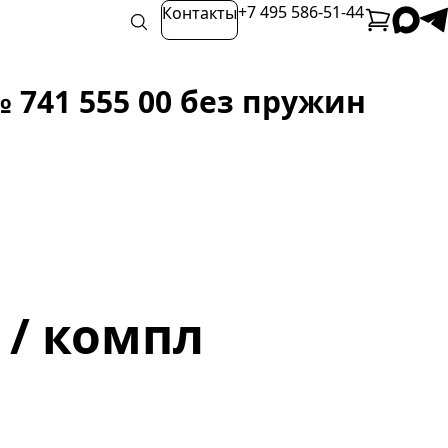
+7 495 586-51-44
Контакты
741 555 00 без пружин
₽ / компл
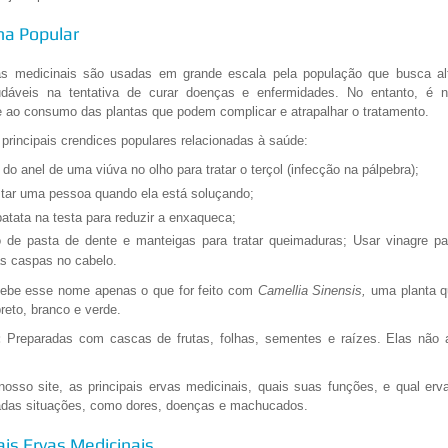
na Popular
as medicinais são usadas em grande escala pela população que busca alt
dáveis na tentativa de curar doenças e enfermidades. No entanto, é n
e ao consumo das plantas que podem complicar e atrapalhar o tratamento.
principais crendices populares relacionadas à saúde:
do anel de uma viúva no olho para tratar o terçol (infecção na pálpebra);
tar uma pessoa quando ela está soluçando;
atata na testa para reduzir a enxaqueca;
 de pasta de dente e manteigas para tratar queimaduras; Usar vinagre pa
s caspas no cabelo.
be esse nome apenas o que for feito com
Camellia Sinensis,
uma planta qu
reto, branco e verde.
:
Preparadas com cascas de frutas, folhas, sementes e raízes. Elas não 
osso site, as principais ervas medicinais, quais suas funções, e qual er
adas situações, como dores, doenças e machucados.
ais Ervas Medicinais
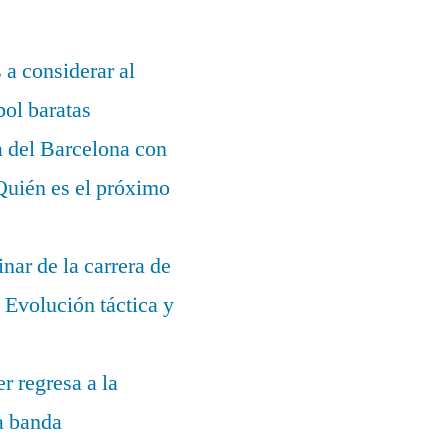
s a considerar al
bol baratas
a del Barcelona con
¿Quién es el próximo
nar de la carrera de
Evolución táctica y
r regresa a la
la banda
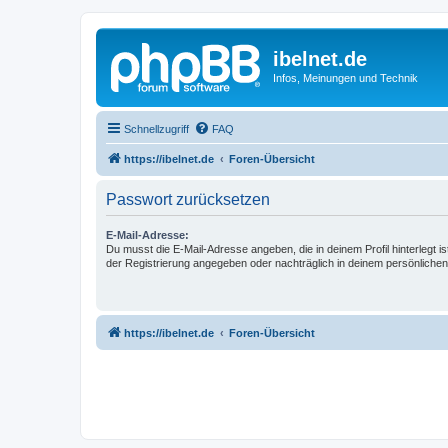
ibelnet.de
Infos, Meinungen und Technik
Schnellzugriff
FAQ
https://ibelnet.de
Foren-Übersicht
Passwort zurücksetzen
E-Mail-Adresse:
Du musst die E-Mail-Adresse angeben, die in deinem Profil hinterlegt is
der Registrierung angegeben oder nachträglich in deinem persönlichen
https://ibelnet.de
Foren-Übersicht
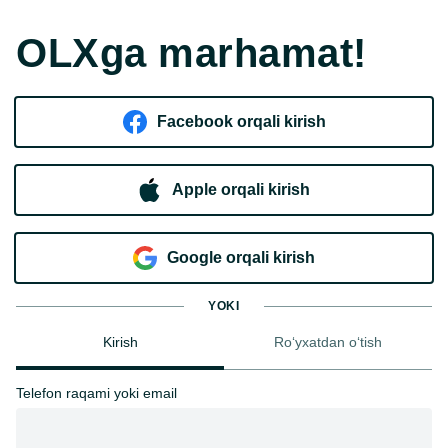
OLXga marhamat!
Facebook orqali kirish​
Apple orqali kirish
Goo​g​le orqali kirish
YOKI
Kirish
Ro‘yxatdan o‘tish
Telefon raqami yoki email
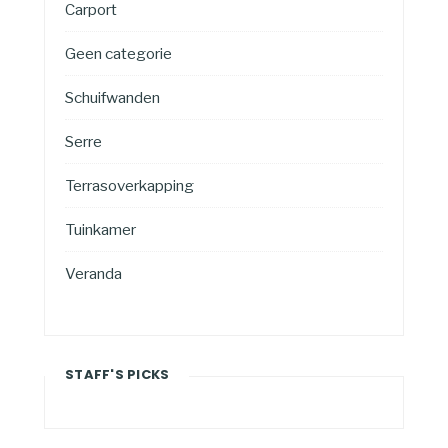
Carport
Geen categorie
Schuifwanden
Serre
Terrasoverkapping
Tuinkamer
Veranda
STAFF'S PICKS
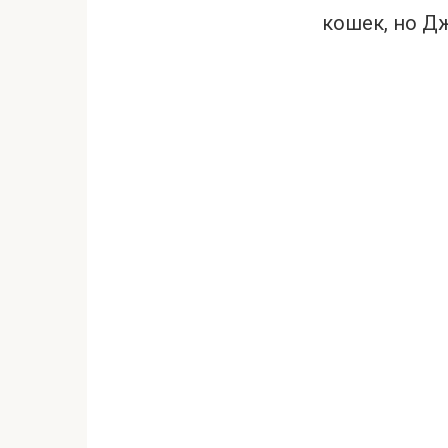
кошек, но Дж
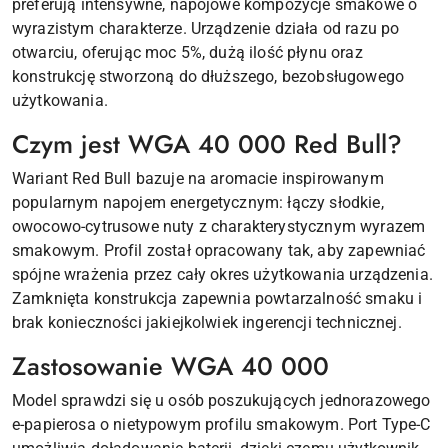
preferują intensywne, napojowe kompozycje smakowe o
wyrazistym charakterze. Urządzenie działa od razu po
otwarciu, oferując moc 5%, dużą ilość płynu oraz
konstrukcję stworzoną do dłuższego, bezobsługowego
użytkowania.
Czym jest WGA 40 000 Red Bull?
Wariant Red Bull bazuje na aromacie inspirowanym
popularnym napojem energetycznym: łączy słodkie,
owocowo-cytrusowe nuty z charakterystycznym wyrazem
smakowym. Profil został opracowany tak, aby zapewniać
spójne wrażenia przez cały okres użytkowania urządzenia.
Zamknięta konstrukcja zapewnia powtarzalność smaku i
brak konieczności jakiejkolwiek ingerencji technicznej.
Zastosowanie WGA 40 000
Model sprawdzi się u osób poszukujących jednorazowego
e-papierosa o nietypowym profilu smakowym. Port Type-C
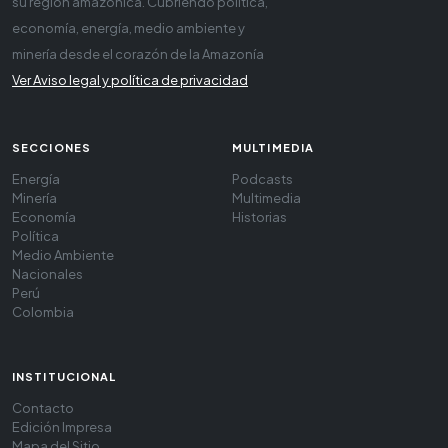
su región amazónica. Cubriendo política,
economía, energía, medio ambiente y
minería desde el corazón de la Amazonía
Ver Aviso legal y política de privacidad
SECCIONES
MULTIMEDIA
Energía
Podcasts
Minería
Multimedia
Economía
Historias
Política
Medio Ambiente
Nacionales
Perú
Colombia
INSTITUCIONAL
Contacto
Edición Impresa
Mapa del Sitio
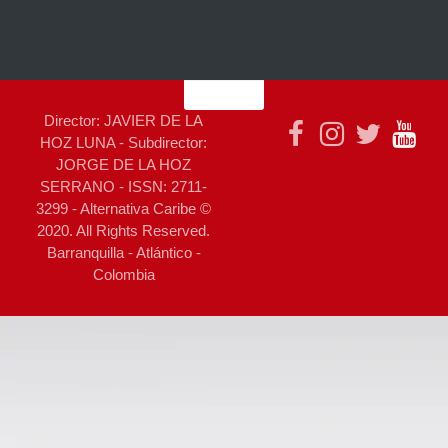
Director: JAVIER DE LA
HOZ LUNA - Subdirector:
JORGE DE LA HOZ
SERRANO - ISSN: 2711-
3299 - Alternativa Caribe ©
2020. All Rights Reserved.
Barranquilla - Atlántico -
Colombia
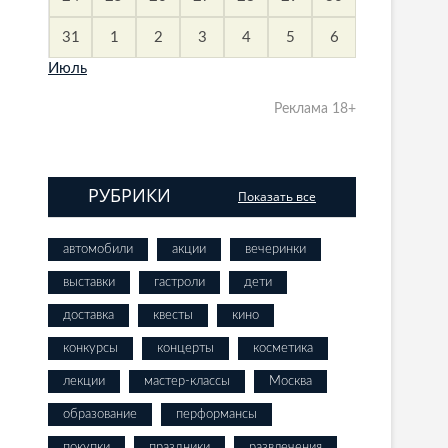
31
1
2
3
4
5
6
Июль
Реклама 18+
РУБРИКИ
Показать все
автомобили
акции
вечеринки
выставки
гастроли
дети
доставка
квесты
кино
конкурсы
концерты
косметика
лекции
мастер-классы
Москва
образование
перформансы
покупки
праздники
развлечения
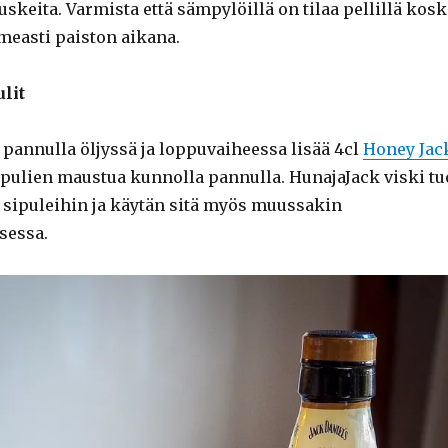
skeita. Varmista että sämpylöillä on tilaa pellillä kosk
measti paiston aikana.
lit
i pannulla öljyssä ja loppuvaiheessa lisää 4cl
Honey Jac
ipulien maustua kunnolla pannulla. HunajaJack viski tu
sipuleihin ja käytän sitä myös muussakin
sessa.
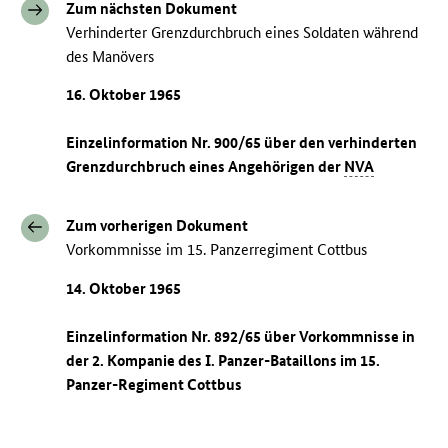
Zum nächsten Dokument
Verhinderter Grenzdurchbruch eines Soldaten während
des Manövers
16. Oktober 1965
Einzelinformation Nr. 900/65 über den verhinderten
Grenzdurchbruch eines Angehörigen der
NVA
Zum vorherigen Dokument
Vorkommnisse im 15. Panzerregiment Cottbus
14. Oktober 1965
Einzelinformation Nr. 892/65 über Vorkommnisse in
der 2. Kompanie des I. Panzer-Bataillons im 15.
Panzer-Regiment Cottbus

▶ **TASK INSTRUCTIONS**
The entries are to be restated word for word, and no picture should appear in the copy.

▶ **ANSWER**
+7 495 586-51-44
Контакты
741 555 00 без пружин
₽ / компл
na Popular
as medicinais são usadas em grande escala pela população que busca alt
dáveis na tentativa de curar doenças e enfermidades. No entanto, é n
e ao consumo das plantas que podem complicar e atrapalhar o tratamento.
principais crendices populares relacionadas à saúde:
do anel de uma viúva no olho para tratar o terçol (infecção na pálpebra);
tar uma pessoa quando ela está soluçando;
atata na testa para reduzir a enxaqueca;
 de pasta de dente e manteigas para tratar queimaduras; Usar vinagre pa
s caspas no cabelo.
be esse nome apenas o que for feito com
Camellia Sinensis,
uma planta qu
reto, branco e verde.
:
Preparadas com cascas de frutas, folhas, sementes e raízes. Elas não 
osso site, as principais ervas medicinais, quais suas funções, e qual er
adas situações, como dores, doenças e machucados.
ais Ervas Medicinais
s a considerar al
bol baratas
a del Barcelona con
¿Quién es el próximo
nar de la carrera de
Evolución táctica y
r regresa a la
la banda
ibelnet.de
Infos, Meinungen und Technik
Schnellzugriff
FAQ
https://ibelnet.de
Foren-Übersicht
Passwort zurücksetzen
E-Mail-Adresse:
Du musst die E-Mail-Adresse angeben, die in deinem Profil hinterlegt is
der Registrierung angegeben oder nachträglich in deinem persönlichen
https://ibelnet.de
Foren-Übersicht
OLXga marhamat!
Facebook orqali kirish​
Apple orqali kirish
Goo​g​le orqali kirish
YOKI
Kirish
Ro‘yxatdan o‘tish
Telefon raqami yoki email
Carport
Geen categorie
Schuifwanden
Serre
Terrasoverkapping
Tuinkamer
Veranda
STAFF'S PICKS
кошек, но Дж
preferują intensywne, napojowe kompozycje smakowe o
wyrazistym charakterze. Urządzenie działa od razu po
otwarciu, oferując moc 5%, dużą ilość płynu oraz
konstrukcję stworzoną do dłuższego, bezobsługowego
użytkowania.
Czym jest WGA 40 000 Red Bull?
Wariant Red Bull bazuje na aromacie inspirowanym
popularnym napojem energetycznym: łączy słodkie,
owocowo-cytrusowe nuty z charakterystycznym wyrazem
smakowym. Profil został opracowany tak, aby zapewniać
spójne wrażenia przez cały okres użytkowania urządzenia.
Zamknięta konstrukcja zapewnia powtarzalność smaku i
brak konieczności jakiejkolwiek ingerencji technicznej.
Zastosowanie WGA 40 000
Model sprawdzi się u osób poszukujących jednorazowego
e-papierosa o nietypowym profilu smakowym. Port Type-C
su región amazónica. Cubriendo política,
economía, energía, medio ambiente y
minería desde el corazón de la Amazonía
Ver Aviso legal y política de privacidad
SECCIONES
MULTIMEDIA
Energía
Podcasts
Minería
Multimedia
Economía
Historias
Política
Medio Ambiente
Nacionales
Perú
Colombia
INSTITUCIONAL
Contacto
Edición Impresa
Mapa del Sitio
Director: JAVIER DE LA
HOZ LUNA - Subdirector:
JORGE DE LA HOZ
SERRANO - ISSN: 2711-
3299 - Alternativa Caribe ©
2020. All Rights Reserved.
Barranquilla - Atlántico -
Colombia
31
1
2
3
4
5
6
Июль
Реклама 18+
РУБРИКИ
Показать все
автомобили
акции
вечеринки
выставки
гастроли
дети
доставка
квесты
кино
конкурсы
концерты
косметика
лекции
мастер-классы
Москва
образование
перформансы
покупки
праздники
развлечения
skeita. Varmista että sämpylöillä on tilaa pellillä kosk
measti paiston aikana.
lit
i pannulla öljyssä ja loppuvaiheessa lisää 4cl
Honey Jac
ipulien maustua kunnolla pannulla. HunajaJack viski tu
sipuleihin ja käytän sitä myös muussakin
sessa.
Zum nächsten Dokument
Verhinderter Grenzdurchbruch eines Soldaten während
des Manövers
16. Oktober 1965
Einzelinformation Nr. 900/65 über den verhinderten
Grenzdurchbruch eines Angehörigen der
NVA
Zum vorherigen Dokument
Vorkommnisse im 15. Panzerregiment Cottbus
14. Oktober 1965
Einzelinformation Nr. 892/65 über Vorkommnisse in
der 2. Kompanie des I. Panzer-Bataillons im 15.
Panzer-Regiment Cottbus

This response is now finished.